***** DATA PROVIDED

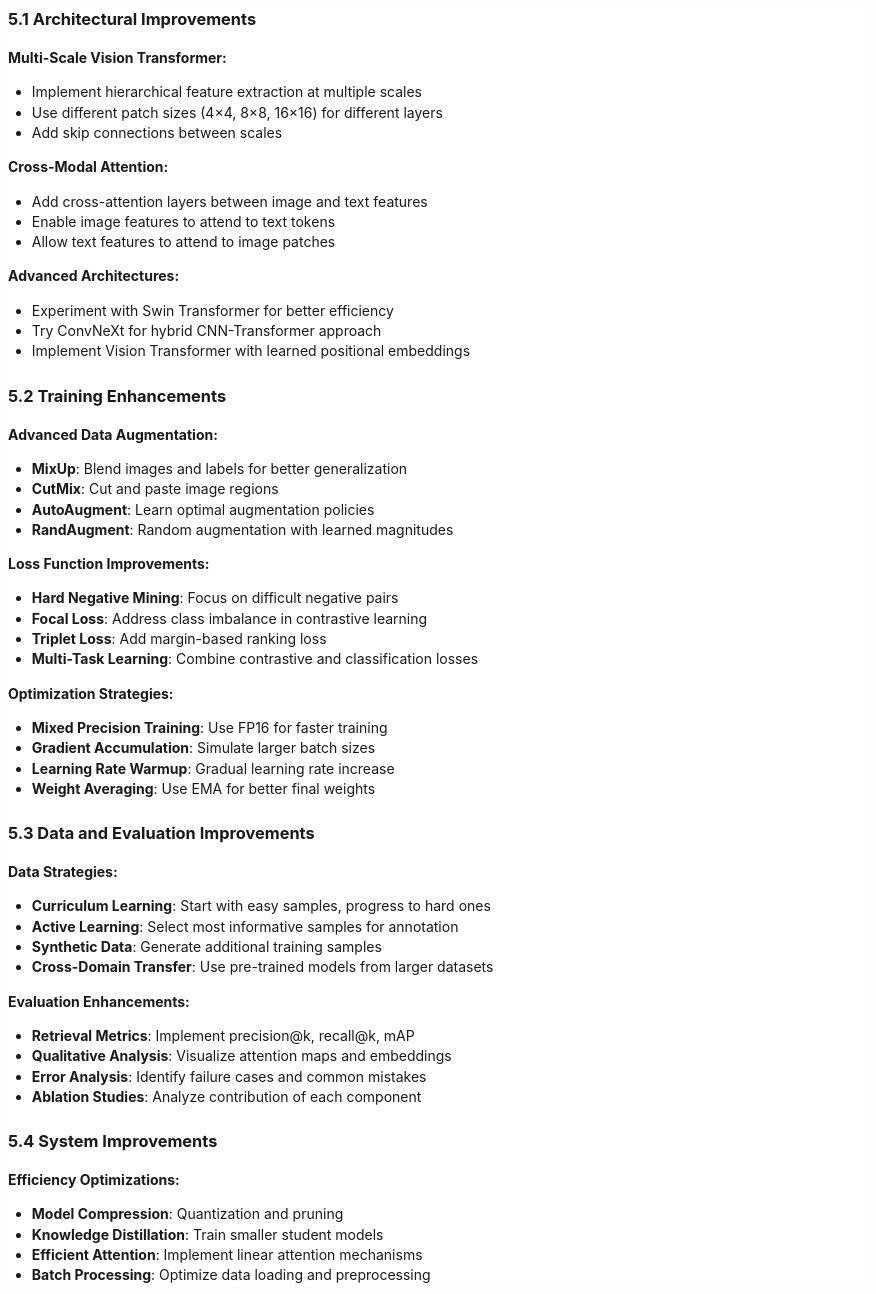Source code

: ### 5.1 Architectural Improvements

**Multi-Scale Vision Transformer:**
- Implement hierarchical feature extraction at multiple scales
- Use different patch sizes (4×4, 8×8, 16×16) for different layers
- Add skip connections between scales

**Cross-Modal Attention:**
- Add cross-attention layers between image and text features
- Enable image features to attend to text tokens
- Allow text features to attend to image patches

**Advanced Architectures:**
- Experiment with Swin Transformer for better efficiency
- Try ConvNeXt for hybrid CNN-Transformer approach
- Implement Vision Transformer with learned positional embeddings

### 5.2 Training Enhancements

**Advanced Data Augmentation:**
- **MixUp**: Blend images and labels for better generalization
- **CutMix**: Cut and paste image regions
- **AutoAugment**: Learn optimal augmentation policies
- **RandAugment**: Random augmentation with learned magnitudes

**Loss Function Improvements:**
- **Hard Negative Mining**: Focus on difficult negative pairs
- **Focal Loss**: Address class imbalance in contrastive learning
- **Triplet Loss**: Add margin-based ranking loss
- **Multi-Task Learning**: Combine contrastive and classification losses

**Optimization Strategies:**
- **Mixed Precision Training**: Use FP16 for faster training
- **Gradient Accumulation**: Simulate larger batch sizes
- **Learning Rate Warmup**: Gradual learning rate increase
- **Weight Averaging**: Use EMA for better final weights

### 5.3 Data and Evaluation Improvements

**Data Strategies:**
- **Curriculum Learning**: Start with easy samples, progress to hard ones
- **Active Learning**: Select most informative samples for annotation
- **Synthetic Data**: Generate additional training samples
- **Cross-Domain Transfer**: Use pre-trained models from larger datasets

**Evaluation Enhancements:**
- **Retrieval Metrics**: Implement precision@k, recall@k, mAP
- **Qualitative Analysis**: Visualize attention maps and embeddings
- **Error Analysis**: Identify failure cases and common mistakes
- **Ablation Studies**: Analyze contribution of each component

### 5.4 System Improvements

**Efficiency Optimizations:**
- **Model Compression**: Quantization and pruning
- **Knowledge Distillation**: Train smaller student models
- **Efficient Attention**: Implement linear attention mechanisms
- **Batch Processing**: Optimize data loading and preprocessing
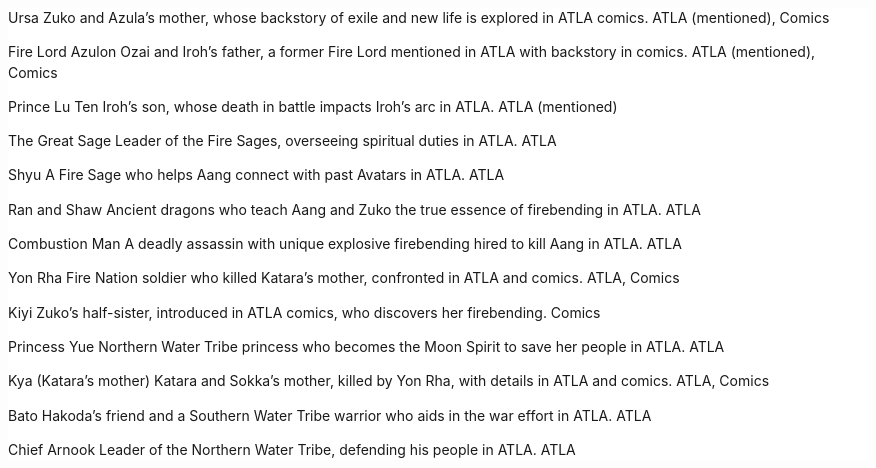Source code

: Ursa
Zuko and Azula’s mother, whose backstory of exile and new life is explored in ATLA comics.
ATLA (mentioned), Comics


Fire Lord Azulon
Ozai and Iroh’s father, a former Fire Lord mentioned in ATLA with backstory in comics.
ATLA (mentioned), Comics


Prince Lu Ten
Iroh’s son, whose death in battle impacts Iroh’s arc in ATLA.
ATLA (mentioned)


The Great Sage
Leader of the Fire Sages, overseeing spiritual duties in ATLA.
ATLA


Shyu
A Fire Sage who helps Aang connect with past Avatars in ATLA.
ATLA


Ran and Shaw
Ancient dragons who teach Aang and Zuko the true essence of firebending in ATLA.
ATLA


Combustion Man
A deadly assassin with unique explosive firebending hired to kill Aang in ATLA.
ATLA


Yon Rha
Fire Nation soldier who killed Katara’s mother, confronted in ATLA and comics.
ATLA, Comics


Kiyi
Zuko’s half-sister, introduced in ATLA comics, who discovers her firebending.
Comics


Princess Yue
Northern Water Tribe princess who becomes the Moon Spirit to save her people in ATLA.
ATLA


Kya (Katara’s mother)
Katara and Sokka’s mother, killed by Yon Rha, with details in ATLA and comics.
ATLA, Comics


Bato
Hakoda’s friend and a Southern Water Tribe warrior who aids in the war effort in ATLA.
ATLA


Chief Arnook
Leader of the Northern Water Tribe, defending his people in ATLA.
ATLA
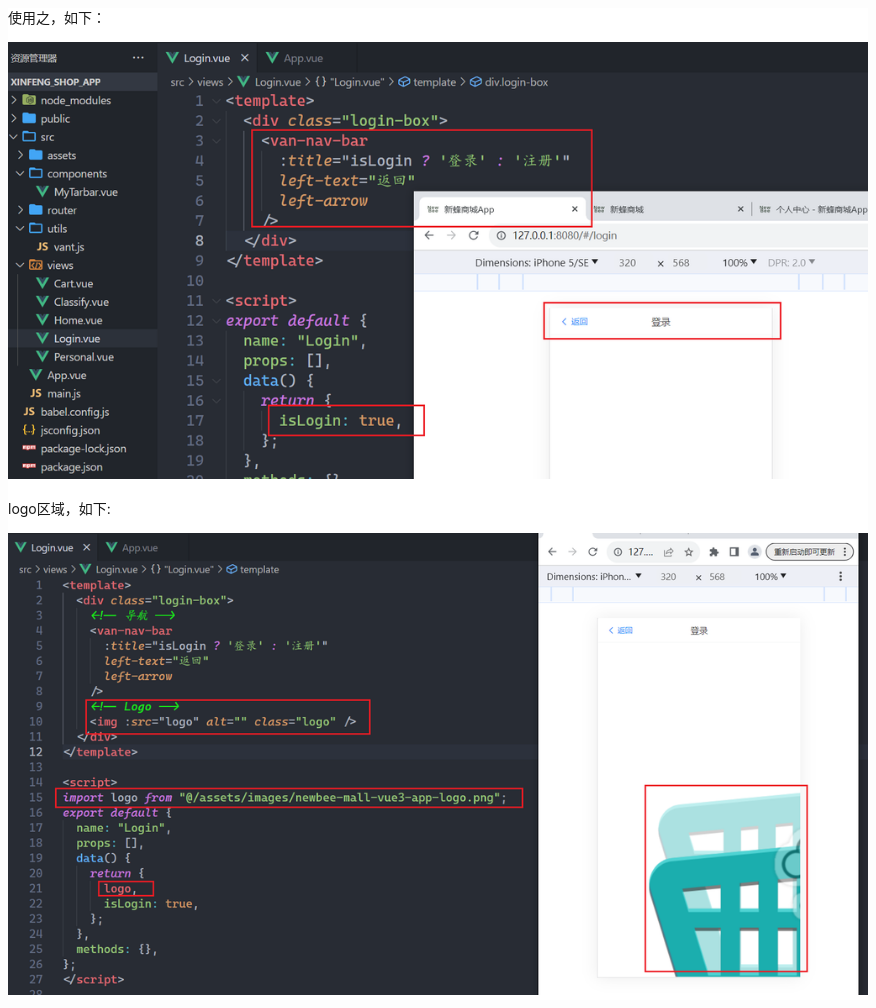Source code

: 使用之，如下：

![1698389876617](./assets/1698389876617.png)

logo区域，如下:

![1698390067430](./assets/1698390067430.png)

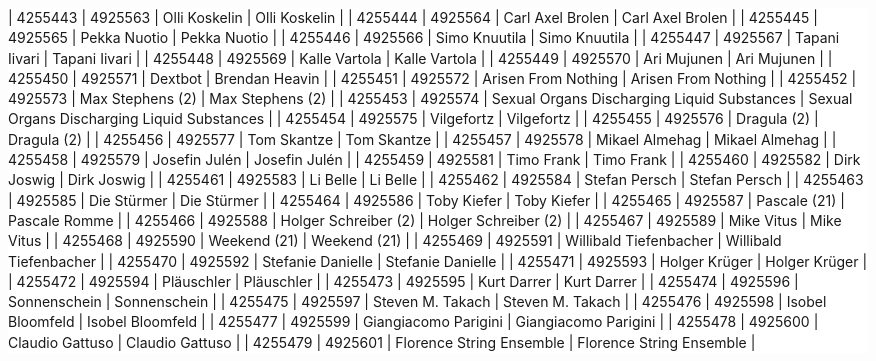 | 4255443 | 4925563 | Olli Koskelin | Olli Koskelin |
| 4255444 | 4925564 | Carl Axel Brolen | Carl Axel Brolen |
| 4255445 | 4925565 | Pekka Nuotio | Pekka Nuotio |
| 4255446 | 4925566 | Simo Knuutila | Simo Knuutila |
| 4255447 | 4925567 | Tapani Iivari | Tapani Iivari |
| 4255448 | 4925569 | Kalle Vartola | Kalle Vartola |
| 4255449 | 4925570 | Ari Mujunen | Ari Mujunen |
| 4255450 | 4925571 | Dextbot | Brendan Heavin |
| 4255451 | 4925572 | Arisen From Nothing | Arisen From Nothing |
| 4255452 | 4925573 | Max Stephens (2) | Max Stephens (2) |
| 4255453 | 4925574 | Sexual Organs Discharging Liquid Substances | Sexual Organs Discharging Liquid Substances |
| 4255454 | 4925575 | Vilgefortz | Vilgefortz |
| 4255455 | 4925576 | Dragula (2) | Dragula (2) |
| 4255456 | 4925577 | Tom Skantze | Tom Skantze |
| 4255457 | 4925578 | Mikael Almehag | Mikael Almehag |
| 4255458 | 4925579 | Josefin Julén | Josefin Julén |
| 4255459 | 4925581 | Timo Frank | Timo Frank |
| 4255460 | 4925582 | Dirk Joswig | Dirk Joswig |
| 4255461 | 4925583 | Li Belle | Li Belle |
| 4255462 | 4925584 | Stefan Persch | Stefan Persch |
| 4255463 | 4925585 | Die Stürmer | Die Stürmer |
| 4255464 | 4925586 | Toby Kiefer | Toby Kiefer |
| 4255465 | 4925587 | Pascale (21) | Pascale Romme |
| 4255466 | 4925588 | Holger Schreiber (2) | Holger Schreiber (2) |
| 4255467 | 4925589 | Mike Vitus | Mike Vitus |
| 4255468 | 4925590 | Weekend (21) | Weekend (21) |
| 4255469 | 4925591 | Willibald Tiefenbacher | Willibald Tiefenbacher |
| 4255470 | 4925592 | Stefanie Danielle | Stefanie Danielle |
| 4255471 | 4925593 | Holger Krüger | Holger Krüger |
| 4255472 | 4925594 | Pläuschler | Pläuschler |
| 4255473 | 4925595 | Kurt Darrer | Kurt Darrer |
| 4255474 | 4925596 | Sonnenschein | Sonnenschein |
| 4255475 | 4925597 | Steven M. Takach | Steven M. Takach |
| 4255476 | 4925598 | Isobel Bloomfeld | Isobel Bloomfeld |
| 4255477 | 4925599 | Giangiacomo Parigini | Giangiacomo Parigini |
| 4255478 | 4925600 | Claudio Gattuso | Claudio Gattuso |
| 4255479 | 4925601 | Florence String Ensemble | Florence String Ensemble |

**********

YOUR GOAL: Pull out each line of the records holding the string "Leader".

ANSWER TO THE PROBLEM:
Leader of the Fire Sages, overseeing spiritual duties in ATLA.
Leader of the Northern Water Tribe, defending his people in ATLA.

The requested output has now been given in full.